Nachdem 1972 die Satzung der Gewerkschaft bundesweit für Angestellte und Arbeiter geöffnet war, wurde gerade auch in Hamburg die Tarifarbeit mit Macht gefördert und in wenigen Jahren eine hohe Mitgliederzahl in diesem Bereich erzielt. Auf Anhieb gewannen wir 1973 die Mehrzahl der Personalratssitze und der Kollege aus dem Tarifbereich Otto Tetzel wurde stellvertretender Personalratsvorsitzende. Über die GGVÖD (Gemeinschaft von Gewerkschaften und Verbänden des öffentlichen Dienstes – Vorgänger der dbb Tarifunion) als Spitzenorganisation war die DSTG seit 1974 direkt an den mündlichen Tarifverhandlungen beteiligt. 1976 wurde in Hamburg zwischen der GGVÖD, DAG und dem Marburger Bund eine Tarifgemeinschaft für Angestellte im öffentlichen Dienst gegründet.
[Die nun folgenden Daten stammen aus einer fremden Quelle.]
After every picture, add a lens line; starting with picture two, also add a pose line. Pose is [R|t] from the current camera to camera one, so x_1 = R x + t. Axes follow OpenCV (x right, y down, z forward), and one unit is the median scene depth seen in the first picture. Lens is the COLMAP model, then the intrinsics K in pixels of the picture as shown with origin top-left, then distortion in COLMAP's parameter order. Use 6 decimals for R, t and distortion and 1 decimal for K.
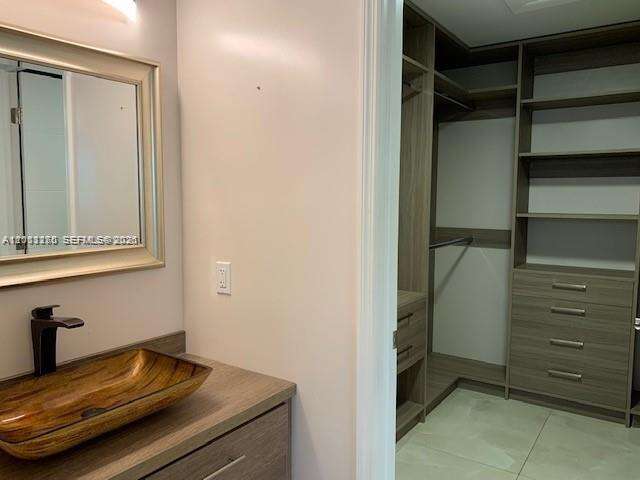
lens RADIAL K [[500.3, 0, 318.2], [0, 500.3, 237.6], [0, 0, 1]] dist [0.039441, -0.061945]
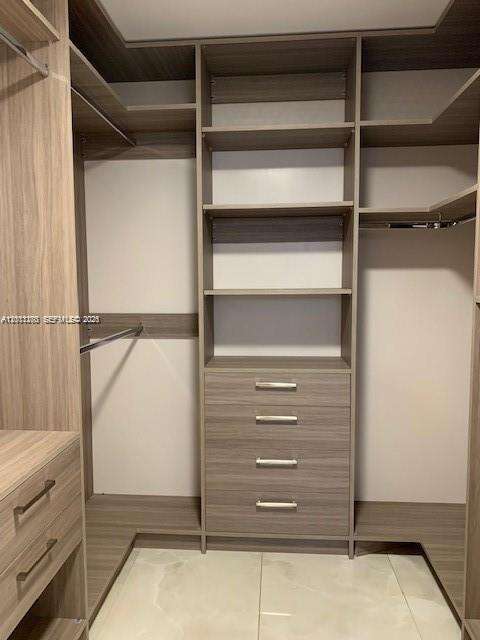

In die gemeinsame Tarif- und Verhandlungskommission wurden für die DSTG die Kollegen Westphal und Tetzel entsandt. Um den Führungsanspruch der Gewerkschaft im Gesamtbereich des Steuerpersonals zu unterstreichen, wurde der altbewährte Name „Bund Deutscher Steuerbeamten“ (BDSt) in „Deutsche Steuer-Gewerkschaft“ (DSTG) umgewandelt und zwar auf Hamburger Initiative (23.06.1973 = Land; 12.05.1976 = Bund).

„Vielleicht stellvertretend für viele Kolleginnen und Kollegen dieser Jahre sei noch dem Kollegen Gobrecht gedankt, weil er von 1971 bis 1976 dem Vorstand der DSTG Hamburg angehörte und weil er bis 1987 als Finanzsenator unsere Belange an maßgebender Stelle verantwortet hat. Zu danken habe ich allen Kolleginnen und Kollegen sowie unseren Freunden und Förderern in allen Bereichen.“ 1979 wurde dem Kollegen Horst Schmidt die Ehre zu Teil und er wurde vom Gewerkschaftstag zum Ehrenvorsitzenden ernannt. Er verstarb am 6. Juli 1995 nach schwerer Krankheit. 

Die DSTG wird Horst Schmidt ein ehrendes Andenken bewahren.